[INSTRUCTIONS TO FOLLOW] Reproduce every record below exactly as written, leaving out any pictures.

+++++

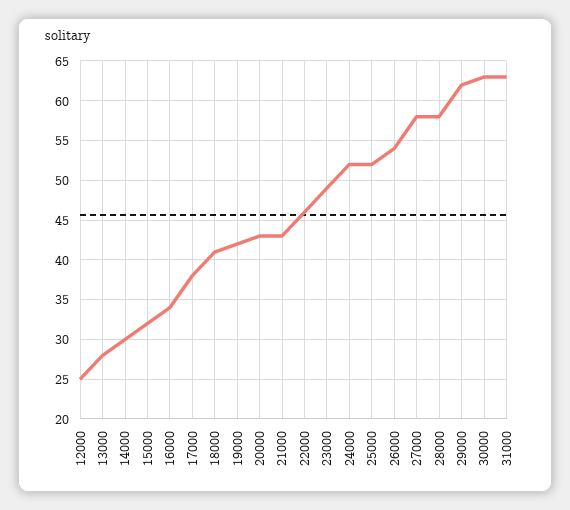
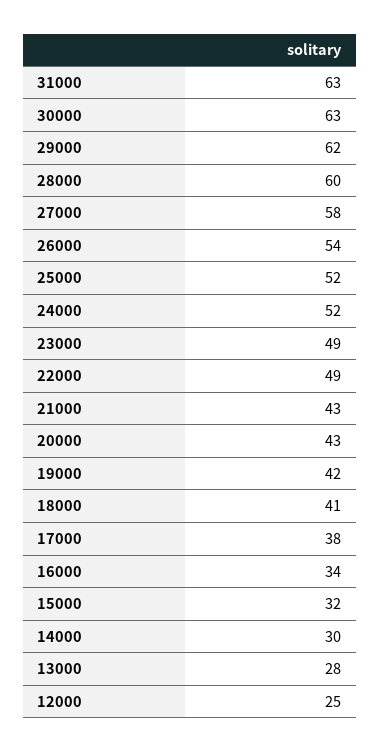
  {
    "12000": 25,
    "13000": 28,
    "14000": 30,
    "15000": 32,
    "16000": 34,
    "17000": 38,
    "18000": 41,
    "19000": 42,
    "20000": 43,
    "21000": 43,
-   "22000": 46,
+   "22000": 49,
    "23000": 49,
    "24000": 52,
    "25000": 52,
    "26000": 54,
    "27000": 58,
-   "28000": 58,
+   "28000": 60,
    "29000": 62,
    "30000": 63,
    "31000": 63
  }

+++++

[RESPONSE AREA]
  {
    "12000": 25,
    "13000": 28,
    "14000": 30,
    "15000": 32,
    "16000": 34,
    "17000": 38,
    "18000": 41,
    "19000": 42,
    "20000": 43,
    "21000": 43,
-   "22000": 46,
+   "22000": 49,
    "23000": 49,
    "24000": 52,
    "25000": 52,
    "26000": 54,
    "27000": 58,
-   "28000": 58,
+   "28000": 60,
    "29000": 62,
    "30000": 63,
    "31000": 63
  }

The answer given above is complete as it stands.